But others on the local art scene side with Hopkins. “I think what Hopkins is doing is warranted,” says Michael Wier of Lyons Wier Gallery, which represents a number of young artists in the Chicago area. Bill Struve of Struve Gallery says devoting space to local work is becoming increasingly common at museums across the country. “Art museums in Denver and Hartford have rooms devoted to local art, but here in Chicago we’re used to accepting scraps.” He also discounts the notion that a separate display space demeans the artists. “Every artist I have spoken to wouldn’t object to such an exhibition, because they want above all to have their work seen in the hope that people will respond to it.”

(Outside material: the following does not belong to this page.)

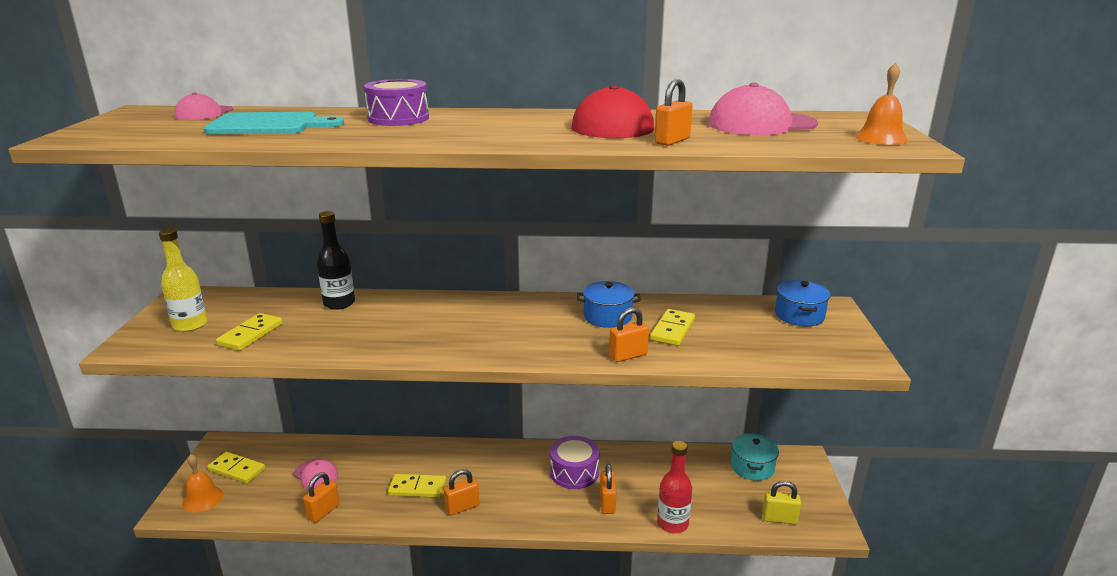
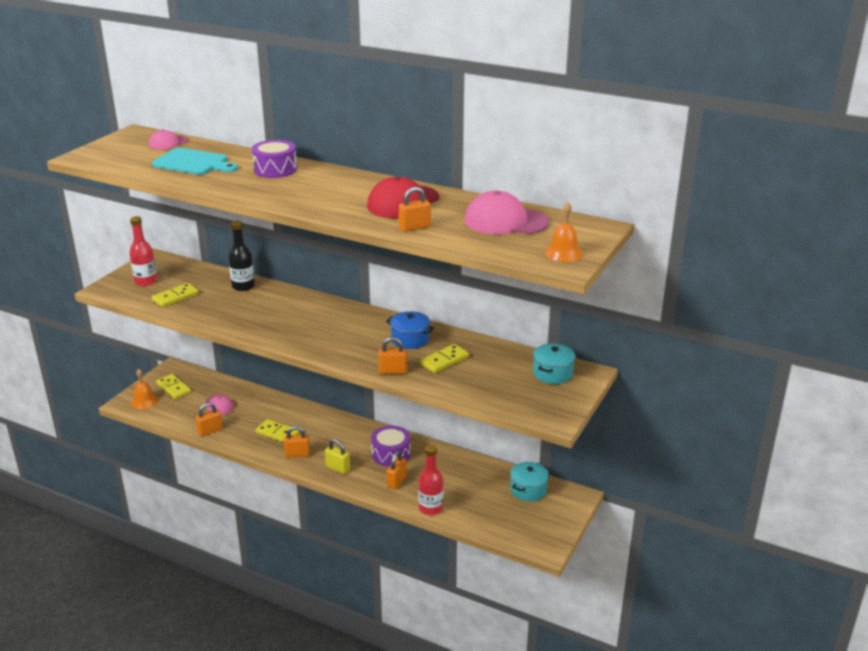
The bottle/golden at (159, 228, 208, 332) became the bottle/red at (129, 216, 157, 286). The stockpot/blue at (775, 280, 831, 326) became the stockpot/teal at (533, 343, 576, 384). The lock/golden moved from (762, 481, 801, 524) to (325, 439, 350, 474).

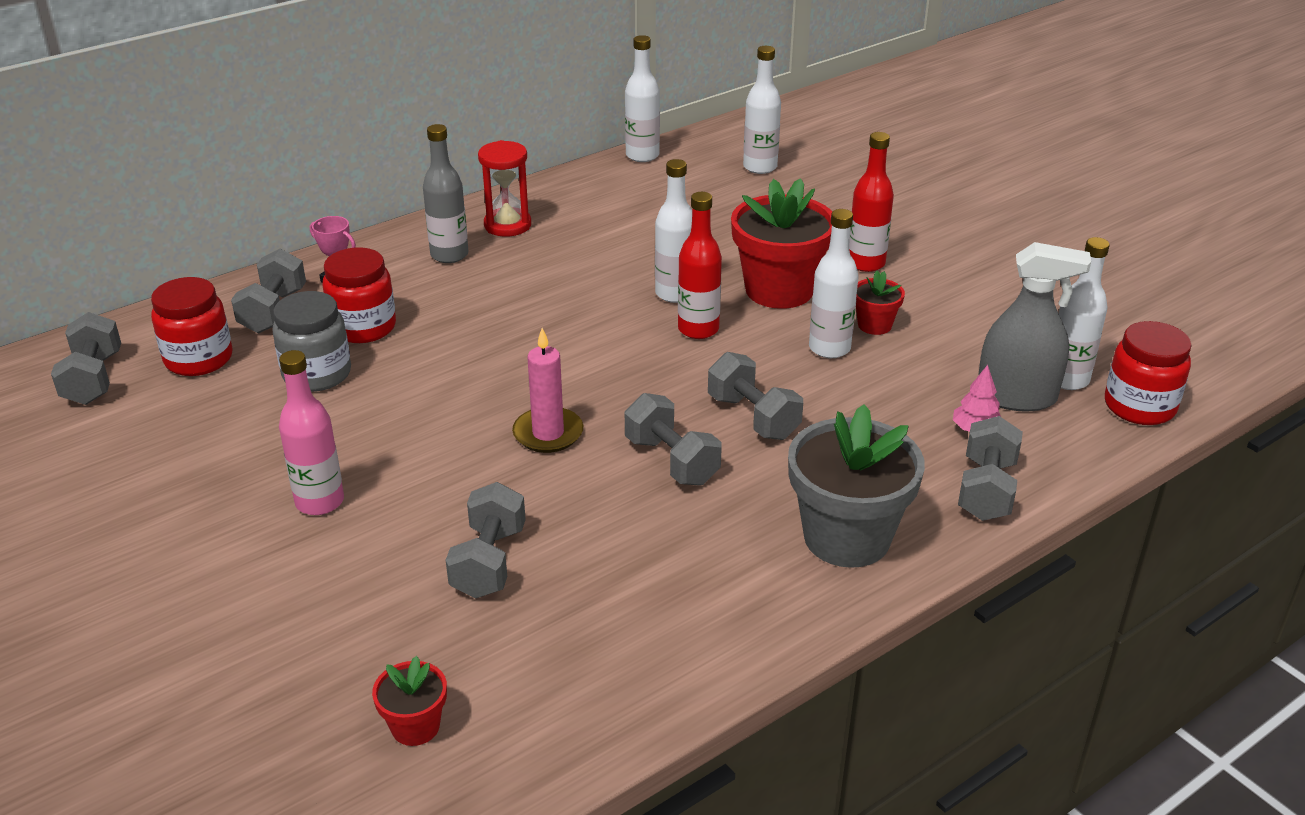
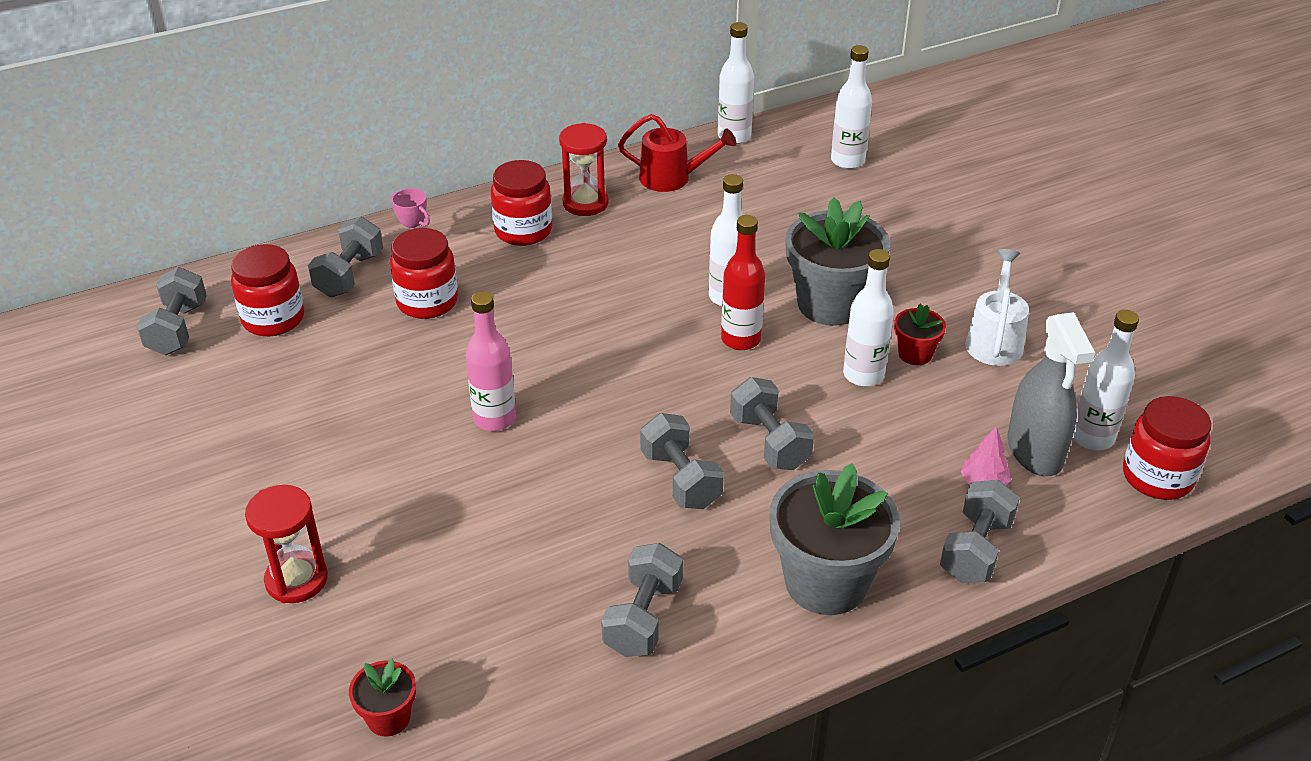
The bottle/gray at (423, 124, 468, 263) was replaced by the preserve jar/red at (491, 160, 552, 246). The bottle/red at (849, 132, 894, 272) disappeared. The potted plant/red at (731, 178, 832, 309) became the potted plant/gray at (785, 197, 890, 326). The spray cleaner/gray at (978, 242, 1091, 412) turned 60 degrees clockwise. The preserve jar/gray at (272, 291, 351, 392) disappeared. The wax candle/pink at (512, 328, 583, 453) disappeared. The bottle/pink moved from (279, 350, 344, 515) to (466, 291, 516, 431). The free weight/gray moved from (446, 482, 526, 598) to (601, 543, 683, 657). The watering can/red at (618, 114, 736, 192) appeared. The watering can/white at (965, 249, 1029, 366) appeared. The sandglass/red at (245, 485, 328, 603) appeared.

Tom Blackman is back this year with a bigger and, he hopes, better New Pier Show, running through May 9 in a 90,000-square-foot tent at Cityfront Center. John Wilson, Blackman’s former employer and now his arch rival, is back too with the 15th Chicago International Art Exposition, scheduled for May 12 through 16 in the rotunda at Navy Pier. But David and Lee Ann Lester are not back this time around. Unhappy with the overly competitive situation here and concerned that Chicago is no longer a mecca for art collectors, they opted to mount a spring fair in New York City. At the moment, the Lesters plan on returning to Chicago in the fall of 1995, with a fair in the new exhibition space at Navy Pier.